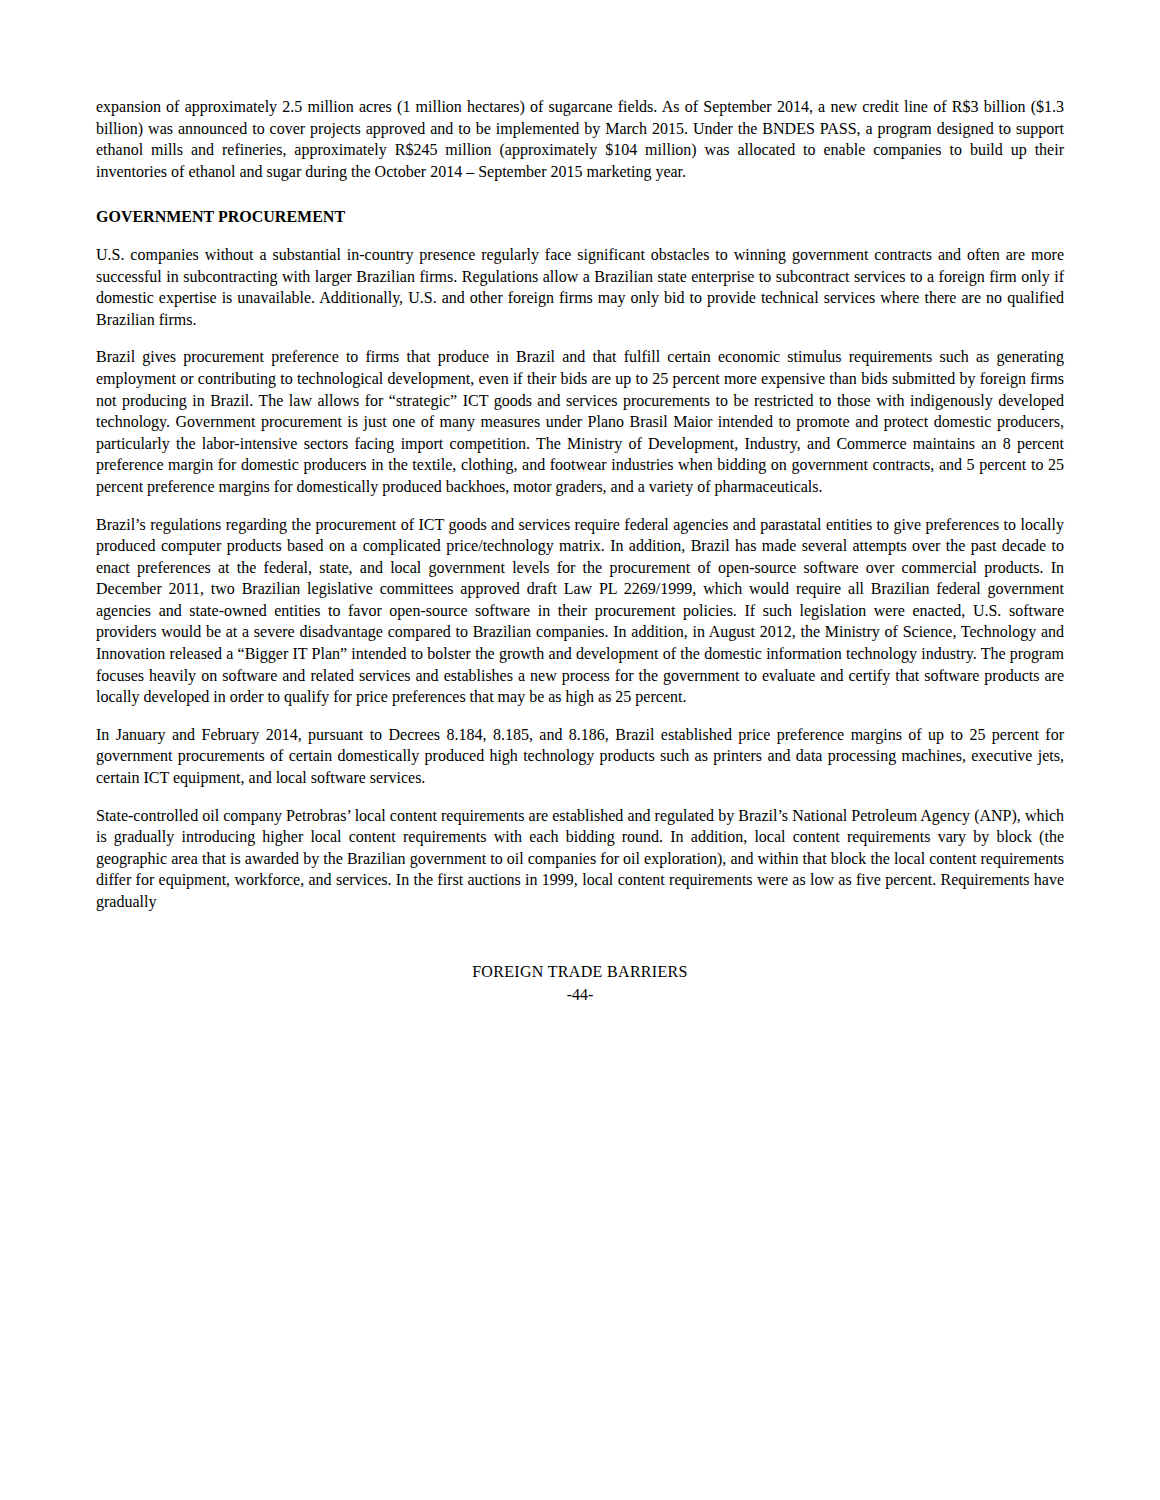expansion of approximately 2.5 million acres (1 million hectares) of sugarcane fields. As of September 2014, a new credit line of R$3 billion ($1.3 billion) was announced to cover projects approved and to be implemented by March 2015. Under the BNDES PASS, a program designed to support ethanol mills and refineries, approximately R$245 million (approximately $104 million) was allocated to enable companies to build up their inventories of ethanol and sugar during the October 2014 – September 2015 marketing year.
GOVERNMENT PROCUREMENT
U.S. companies without a substantial in-country presence regularly face significant obstacles to winning government contracts and often are more successful in subcontracting with larger Brazilian firms. Regulations allow a Brazilian state enterprise to subcontract services to a foreign firm only if domestic expertise is unavailable. Additionally, U.S. and other foreign firms may only bid to provide technical services where there are no qualified Brazilian firms.
Brazil gives procurement preference to firms that produce in Brazil and that fulfill certain economic stimulus requirements such as generating employment or contributing to technological development, even if their bids are up to 25 percent more expensive than bids submitted by foreign firms not producing in Brazil. The law allows for “strategic” ICT goods and services procurements to be restricted to those with indigenously developed technology. Government procurement is just one of many measures under Plano Brasil Maior intended to promote and protect domestic producers, particularly the labor-intensive sectors facing import competition. The Ministry of Development, Industry, and Commerce maintains an 8 percent preference margin for domestic producers in the textile, clothing, and footwear industries when bidding on government contracts, and 5 percent to 25 percent preference margins for domestically produced backhoes, motor graders, and a variety of pharmaceuticals.
Brazil’s regulations regarding the procurement of ICT goods and services require federal agencies and parastatal entities to give preferences to locally produced computer products based on a complicated price/technology matrix. In addition, Brazil has made several attempts over the past decade to enact preferences at the federal, state, and local government levels for the procurement of open-source software over commercial products. In December 2011, two Brazilian legislative committees approved draft Law PL 2269/1999, which would require all Brazilian federal government agencies and state-owned entities to favor open-source software in their procurement policies. If such legislation were enacted, U.S. software providers would be at a severe disadvantage compared to Brazilian companies. In addition, in August 2012, the Ministry of Science, Technology and Innovation released a “Bigger IT Plan” intended to bolster the growth and development of the domestic information technology industry. The program focuses heavily on software and related services and establishes a new process for the government to evaluate and certify that software products are locally developed in order to qualify for price preferences that may be as high as 25 percent.
In January and February 2014, pursuant to Decrees 8.184, 8.185, and 8.186, Brazil established price preference margins of up to 25 percent for government procurements of certain domestically produced high technology products such as printers and data processing machines, executive jets, certain ICT equipment, and local software services.
State-controlled oil company Petrobras’ local content requirements are established and regulated by Brazil’s National Petroleum Agency (ANP), which is gradually introducing higher local content requirements with each bidding round. In addition, local content requirements vary by block (the geographic area that is awarded by the Brazilian government to oil companies for oil exploration), and within that block the local content requirements differ for equipment, workforce, and services. In the first auctions in 1999, local content requirements were as low as five percent. Requirements have gradually
FOREIGN TRADE BARRIERS
-44-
******
> _Exercise instructions_:
Would you repeat the material exactly, keeping out any pictures?

> _Your solution_:
expansion of approximately 2.5 million acres (1 million hectares) of sugarcane fields. As of September 2014, a new credit line of R$3 billion ($1.3 billion) was announced to cover projects approved and to be implemented by March 2015. Under the BNDES PASS, a program designed to support ethanol mills and refineries, approximately R$245 million (approximately $104 million) was allocated to enable companies to build up their inventories of ethanol and sugar during the October 2014 – September 2015 marketing year.
GOVERNMENT PROCUREMENT
U.S. companies without a substantial in-country presence regularly face significant obstacles to winning government contracts and often are more successful in subcontracting with larger Brazilian firms. Regulations allow a Brazilian state enterprise to subcontract services to a foreign firm only if domestic expertise is unavailable. Additionally, U.S. and other foreign firms may only bid to provide technical services where there are no qualified Brazilian firms.
Brazil gives procurement preference to firms that produce in Brazil and that fulfill certain economic stimulus requirements such as generating employment or contributing to technological development, even if their bids are up to 25 percent more expensive than bids submitted by foreign firms not producing in Brazil. The law allows for “strategic” ICT goods and services procurements to be restricted to those with indigenously developed technology. Government procurement is just one of many measures under Plano Brasil Maior intended to promote and protect domestic producers, particularly the labor-intensive sectors facing import competition. The Ministry of Development, Industry, and Commerce maintains an 8 percent preference margin for domestic producers in the textile, clothing, and footwear industries when bidding on government contracts, and 5 percent to 25 percent preference margins for domestically produced backhoes, motor graders, and a variety of pharmaceuticals.
Brazil’s regulations regarding the procurement of ICT goods and services require federal agencies and parastatal entities to give preferences to locally produced computer products based on a complicated price/technology matrix. In addition, Brazil has made several attempts over the past decade to enact preferences at the federal, state, and local government levels for the procurement of open-source software over commercial products. In December 2011, two Brazilian legislative committees approved draft Law PL 2269/1999, which would require all Brazilian federal government agencies and state-owned entities to favor open-source software in their procurement policies. If such legislation were enacted, U.S. software providers would be at a severe disadvantage compared to Brazilian companies. In addition, in August 2012, the Ministry of Science, Technology and Innovation released a “Bigger IT Plan” intended to bolster the growth and development of the domestic information technology industry. The program focuses heavily on software and related services and establishes a new process for the government to evaluate and certify that software products are locally developed in order to qualify for price preferences that may be as high as 25 percent.
In January and February 2014, pursuant to Decrees 8.184, 8.185, and 8.186, Brazil established price preference margins of up to 25 percent for government procurements of certain domestically produced high technology products such as printers and data processing machines, executive jets, certain ICT equipment, and local software services.
State-controlled oil company Petrobras’ local content requirements are established and regulated by Brazil’s National Petroleum Agency (ANP), which is gradually introducing higher local content requirements with each bidding round. In addition, local content requirements vary by block (the geographic area that is awarded by the Brazilian government to oil companies for oil exploration), and within that block the local content requirements differ for equipment, workforce, and services. In the first auctions in 1999, local content requirements were as low as five percent. Requirements have gradually
FOREIGN TRADE BARRIERS
-44-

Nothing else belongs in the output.